W celu odniesienia się do poszczególnych kwestii podniesionych w apelacji, za kluczowe trzeba uznać to, że, na przekór twierdzeniom skarżącego, nie jest dowolnym ustalenie Sądu Okręgowego, iż przedsiębiorstwo, w skład którego miały wchodzić rzekomo przywłaszczone – zgodnie z tezą subsydiarnego aktu oskarżenia - rzeczy i prawa majątkowe, stanowiło wyłączną własność J. U., a wręcz przeciwnie, ustalenie to mieści się w granicach swobody określonej w art. 7 k.p.k. Do takiej konstatacji prowadzi analiza zgromadzonego w sprawie materiału dowodowego, przeprowadzona zgodnie z wymienionymi w tym przepisie kryteriami, tj. zasadami prawidłowego rozumowania, wiedzy i doświadczenia życiowego. W efekcie J. U. nie mógł przywłaszczyć składników przedsiębiorstwa, które stanowiło jego wyłączną własność, a H. D., L. U. i D. S. nie mogli mu udzielić pomocy do dokonania tegoż przestępstwa. Słusznie zatem Sąd I instancji uniewinnił wszystkich oskarżonych. Argumenty podniesione w apelacji nie wykazują w sposób przekonujący, aby to ustalenie Sądu Okręgowego wykraczało poza ramy swobody. Motywując swoje stanowisko, Sąd Apelacyjny zważył, co następuje:

Po pierwsze, na skutek zawiadomienia D. U. z dnia 13 stycznia 2015 r. prokurator dwukrotnie umorzył śledztwo w sprawie przywłaszczenia, którego mieli dopuścić się J. U., L. U., H. D. i D. S.. Podstawą obu umorzeń był brak znamion czynu zabronionego w zachowaniach wymienionych osób. O. to drogę D. U. do wniesienia subsydiarnego aktu oskarżenia, który zainicjował postępowanie Sądu Okręgowego zakończone wydaniem zaskarżonego wyroku – uniewinniającego wszystkich oskarżonych od popełnienia zarzuconych im przestępstw.

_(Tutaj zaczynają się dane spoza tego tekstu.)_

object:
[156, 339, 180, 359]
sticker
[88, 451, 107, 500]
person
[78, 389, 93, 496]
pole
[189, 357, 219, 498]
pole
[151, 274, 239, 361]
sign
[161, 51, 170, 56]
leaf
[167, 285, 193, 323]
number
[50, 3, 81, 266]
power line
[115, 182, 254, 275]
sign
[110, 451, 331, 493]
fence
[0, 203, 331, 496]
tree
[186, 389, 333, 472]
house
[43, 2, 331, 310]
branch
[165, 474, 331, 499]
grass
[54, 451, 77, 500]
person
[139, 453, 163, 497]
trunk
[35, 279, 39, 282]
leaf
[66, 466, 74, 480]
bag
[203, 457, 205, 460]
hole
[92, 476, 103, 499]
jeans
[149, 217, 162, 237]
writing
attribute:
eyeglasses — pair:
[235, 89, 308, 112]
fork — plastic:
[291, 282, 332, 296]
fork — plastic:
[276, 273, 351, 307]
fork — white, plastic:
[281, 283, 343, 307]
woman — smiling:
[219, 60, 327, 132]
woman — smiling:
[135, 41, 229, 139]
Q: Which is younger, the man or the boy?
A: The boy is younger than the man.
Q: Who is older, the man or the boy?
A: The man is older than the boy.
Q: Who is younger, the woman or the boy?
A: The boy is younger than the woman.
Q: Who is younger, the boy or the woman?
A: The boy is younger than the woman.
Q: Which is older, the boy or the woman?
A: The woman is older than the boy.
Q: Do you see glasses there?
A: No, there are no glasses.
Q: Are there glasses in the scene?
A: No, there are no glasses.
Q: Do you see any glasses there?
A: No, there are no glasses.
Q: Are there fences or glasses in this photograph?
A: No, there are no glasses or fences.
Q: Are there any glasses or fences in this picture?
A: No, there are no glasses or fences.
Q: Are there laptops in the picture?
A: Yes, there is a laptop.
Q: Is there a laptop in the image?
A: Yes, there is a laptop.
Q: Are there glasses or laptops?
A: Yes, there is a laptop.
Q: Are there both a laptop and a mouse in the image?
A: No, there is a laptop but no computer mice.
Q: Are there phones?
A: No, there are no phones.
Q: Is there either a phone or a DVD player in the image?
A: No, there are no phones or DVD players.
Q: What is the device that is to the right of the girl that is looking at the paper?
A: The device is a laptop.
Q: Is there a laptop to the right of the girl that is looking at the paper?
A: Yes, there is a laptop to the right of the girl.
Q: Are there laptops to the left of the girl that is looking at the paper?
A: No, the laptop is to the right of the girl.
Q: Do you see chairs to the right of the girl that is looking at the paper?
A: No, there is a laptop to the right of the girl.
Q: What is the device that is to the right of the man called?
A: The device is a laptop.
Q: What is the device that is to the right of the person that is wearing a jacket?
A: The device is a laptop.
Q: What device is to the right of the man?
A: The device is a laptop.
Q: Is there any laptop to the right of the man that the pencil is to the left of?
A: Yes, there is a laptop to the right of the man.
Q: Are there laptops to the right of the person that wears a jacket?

Po drugie, kwestionując dokonaną przez Sąd Okręgowy ocenę dowodów, skarżący skupia się wyłącznie na podważaniu jej trafności, co do tego, że firma (...) była wyłączną własnością J. U. i jednocześnie stara się wykazać, iż stanowiła ona współwłasność oskarżonego i D. U.. W tym też zakresie analizuje zarówno wyjaśnienia oskarżonych, w szczegolności J. U., jak i zeznania D. U. oraz dokumenty, które miały znaczenie dla rozstrzygnięcia tej kwestii. Wynika to jasno z treści zarzutu i uzasadnienia apelacji. Tak samo w przypadku dalszych zarzutów – mających być li tylko skutkiem błędnej oceny dowodów – tj. błędu w ustaleniach faktycznych i obrazy prawa materialnego, skarżący ogniskuje swoje wywody na negowaniu powyższego stanowiska Sądu Okręgowego. Takie postąpienie pełnomocnika oskarżycielki posiłkowej jest w pełni zrozumiałe, ponieważ Sąd Okręgowy, jak zaznaczono to w uzasadnieniu zaskarżonego wyroku, ograniczył ocenę dowodów do wyjaśnień oskarżonych, zeznań świadków i dokumentów wyłącznie do informacji związanych z powstaniem, prowadzeniem od (...) r. i w dacie zdarzenia oraz konstrukcją firmy (...). Poza oceną Sądu I instancji pozostawała ocena wiarygodności wyjaśnień oskarżonych, zeznań świadków i dokumentów w zakresie szeroko rozumianej problematyki ekonomicznego funkcjonowania firmy, sposobu jej prowadzenia, okoliczności rozstania i rozwodu małżonków U.. To trafne stanowisko Sądu Okręgowego wynikało z tego, że podstawą uniewinnienia oskarżonych było ustalenie, w oparciu o zgromadzone dowody, że firma (...) nie wchodziła w skład współwłasności małżeńskiej, lecz stanowiła wyłączną własność J. U.. W tej sytuacji całkowicie zbędnym było analizowanie dowodów odnośnie zagadnień, które nie miały żadnego znaczenia dla merytorycznego rozstrzygnięcia w sprawie. Sąd Apelacyjny poczynił tę uwagę dla tzw. wyczyszczenia przedpola i jednoznacznego sprecyzowania problematyki, która legła u podstaw wydania zaskarżonego wyroku i apelacji wniesionej przez pełnomocnika oskarżycielki posiłkowej.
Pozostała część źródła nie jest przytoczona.